Bilhassa İran'ın Putin'e SİHA temin etmesi tesadüf değil. Mollalar biliyor ki eğer Putin savaşını kaybederse rejimlerinin günleri sayılı. Nihayetinde Moskova ve Pekin, İran'ın petrol sektörünün en önemli finansörleri arasında yer alıyor. Bu partnerlerin çökmesi halinde, Tahran'daki terör rejiminin ekonomik temeli de yıkılmış olacak. Ayrıca Ukrayna'nın zaferi İran'daki göstericileri de teşvik edecek.
Medeni dünya diz çökemez
Böyle olduğu için ve her şey birbiriyle bağlantılı olduğu için Putin kazanmamalı. Demokratik devletler, medeni dünya diktatörlerin önünde diz çökemez. Ukrayna'daki savaş nasıl sona ererse ersin NATO'nun muazzam bir biçimde silahlanması gerekiyor. Avrupa Birliği, ABD, Kanada, Avustralya, Japonya ve müttefikleri ekonomi işbirliklerinde artık daha fazla naif davranamaz, tedarik zincirlerinde, hammaddelerde, ithalat pazarlarında mutlak bağımlılık ilişkilerine giremezler, bunlar Çin gibi devler olsalar bile.
Kesin olan bir şey varsa Ukraynalılar ilk etapta özgürlükleri, toprakları, aileleri için savaşıyor. Şer koalisyonu ile özgür dünya arasındaki küresel çatışma arkaplanında ise onlar demokrasiyi ve insan haklarına riayeti önemseyen herkes için mücadele ediyorlar.
Bu yüzden Batı'nın Ukrayna'yı desteklemeye devam etmek zorunda; mali, askeri, ahlaki ve siyasi olarak.
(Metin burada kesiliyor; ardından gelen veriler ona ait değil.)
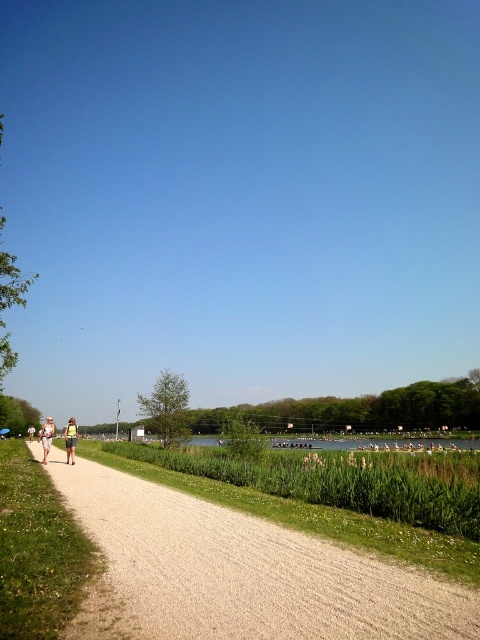
You are a photographer trying to capture a clear shot of the light beige fabric couple at center and the light beige shorts at center. Since both are light beige, you want to ensure they are distinguishable in the photo. Which object should you focus on to ensure it stands out more due to its height?

The light beige shorts at center should be focused on because it has a greater height compared to the light beige fabric couple at center, making it more prominent in the photo.

Consider the image. You are standing on the gravel path in the scene. You notice a point marked at coordinates (47, 436). What object or feature does this point correspond to?

The point at coordinates (47, 436) corresponds to the light beige fabric couple at center.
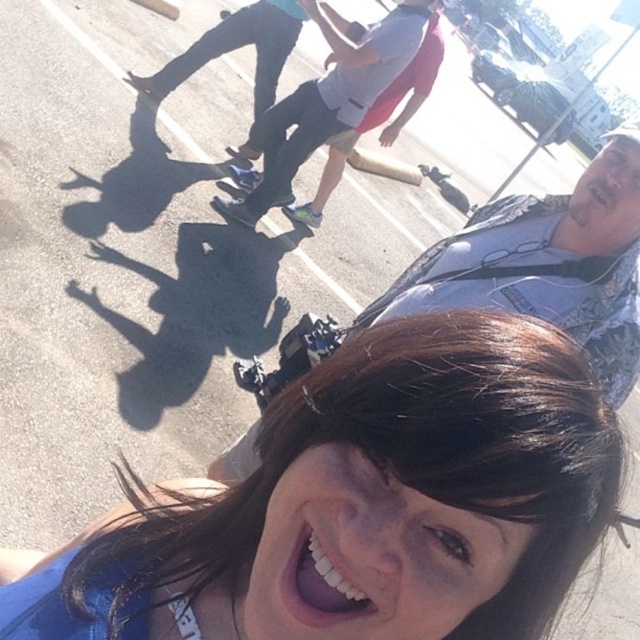
Between blue fabric at lower left and white glossy teeth at lower center, which one is positioned higher?

white glossy teeth at lower center

Is point (301, 444) positioned after point (348, 604)?

Yes.

The height and width of the screenshot is (640, 640). I want to click on blue fabric at lower left, so click(x=381, y=499).

Can you confirm if blue fabric at lower left is thinner than matte black skateboard at center?

No, blue fabric at lower left is not thinner than matte black skateboard at center.

Does blue fabric at lower left appear under matte black skateboard at center?

Correct, blue fabric at lower left is located below matte black skateboard at center.

Is point (529, 492) behind point (464, 269)?

No, it is not.

This screenshot has height=640, width=640. In order to click on blue fabric at lower left in this screenshot , I will do `click(381, 499)`.

Can you confirm if blue fabric at lower left is smaller than white matte skateboard at center?

Indeed, blue fabric at lower left has a smaller size compared to white matte skateboard at center.

Is point (460, 637) farther from camera compared to point (300, 141)?

No, it is in front of (300, 141).

The height and width of the screenshot is (640, 640). I want to click on blue fabric at lower left, so click(381, 499).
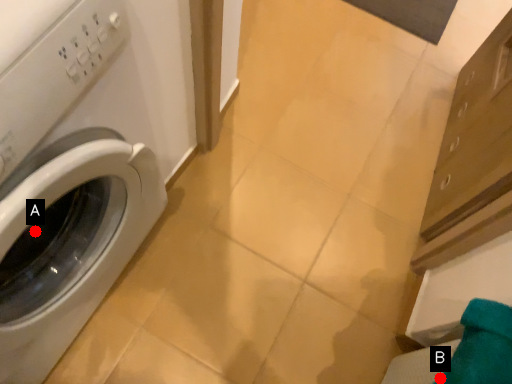
Question: Two points are circled on the image, labeled by A and B beside each circle. Among these points, which one is nearest to the camera?

Choices:
 (A) A is closer
 (B) B is closer

Answer: (B)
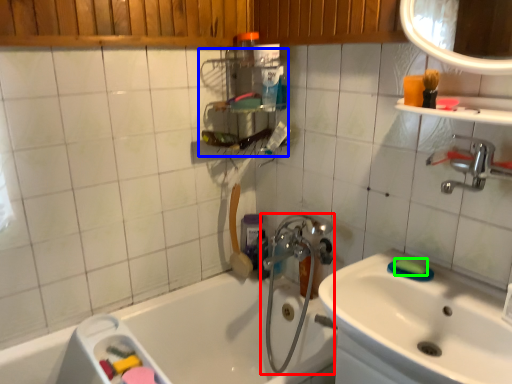
Question: Considering the real-world distances, which object is farthest from plumbing fixture (highlighted by a red box)? shelf (highlighted by a blue box) or soap (highlighted by a green box)?

Choices:
 (A) shelf
 (B) soap

Answer: (B)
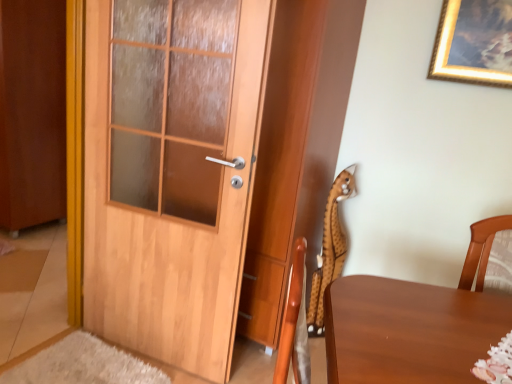
Question: From a real-world perspective, is spotted plush toy at right over brown wooden door at left?

Choices:
 (A) no
 (B) yes

Answer: (A)

Question: Considering the relative sizes of spotted plush toy at right and brown wooden door at left in the image provided, is spotted plush toy at right shorter than brown wooden door at left?

Choices:
 (A) no
 (B) yes

Answer: (B)

Question: Is spotted plush toy at right closer to the viewer compared to brown wooden door at left?

Choices:
 (A) no
 (B) yes

Answer: (B)

Question: From the image's perspective, is spotted plush toy at right above brown wooden door at left?

Choices:
 (A) yes
 (B) no

Answer: (B)

Question: Can you confirm if spotted plush toy at right is positioned to the left of brown wooden door at left?

Choices:
 (A) yes
 (B) no

Answer: (B)

Question: Is spotted plush toy at right positioned with its back to brown wooden door at left?

Choices:
 (A) no
 (B) yes

Answer: (A)

Question: Considering the relative sizes of wooden door at left and spotted plush toy at right in the image provided, is wooden door at left bigger than spotted plush toy at right?

Choices:
 (A) yes
 (B) no

Answer: (A)

Question: Is wooden door at left at the right side of spotted plush toy at right?

Choices:
 (A) no
 (B) yes

Answer: (A)

Question: Could spotted plush toy at right be considered to be inside wooden door at left?

Choices:
 (A) no
 (B) yes

Answer: (A)

Question: Can you confirm if wooden door at left is smaller than spotted plush toy at right?

Choices:
 (A) yes
 (B) no

Answer: (B)

Question: Considering the relative sizes of wooden door at left and spotted plush toy at right in the image provided, is wooden door at left taller than spotted plush toy at right?

Choices:
 (A) no
 (B) yes

Answer: (B)

Question: Is the position of wooden door at left less distant than that of spotted plush toy at right?

Choices:
 (A) yes
 (B) no

Answer: (A)

Question: Considering the relative sizes of brown wooden door at left and spotted plush toy at right in the image provided, is brown wooden door at left bigger than spotted plush toy at right?

Choices:
 (A) yes
 (B) no

Answer: (A)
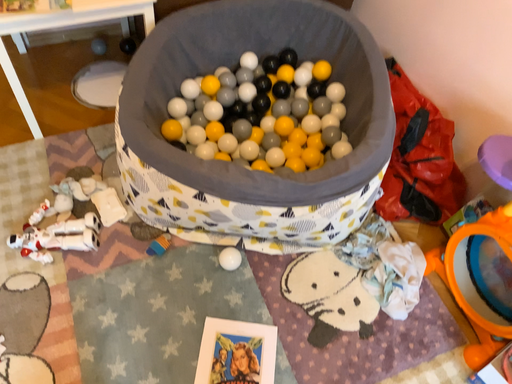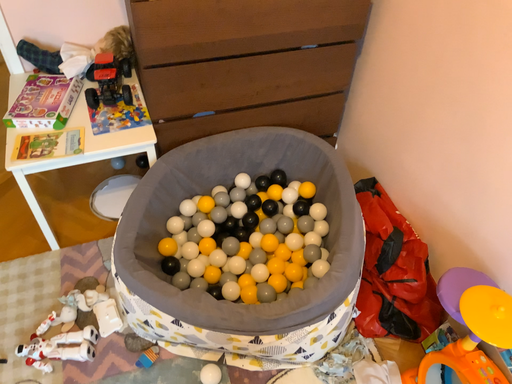
Question: How did the camera likely rotate when shooting the video?

Choices:
 (A) rotated upward
 (B) rotated downward

Answer: (A)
Ukraynalılar dünya genelinde savaştan pek haberi olmayan birçok kişi için de çarpışıyorlar. Putin'in ya da Şi'nin dünyadaki iklimi umursadığına ciddi ciddi inanan var mı? Öte yandan Birleşmiş Milletler iklim hedeflerinin Moskova ya da Pekin olmadan tutturulması ise mümkün değil. Putin'in bu yüzden de durdurulması gerekiyor. İktidarda olduğu müddetçe bir barış olmayacak ve olamaz da.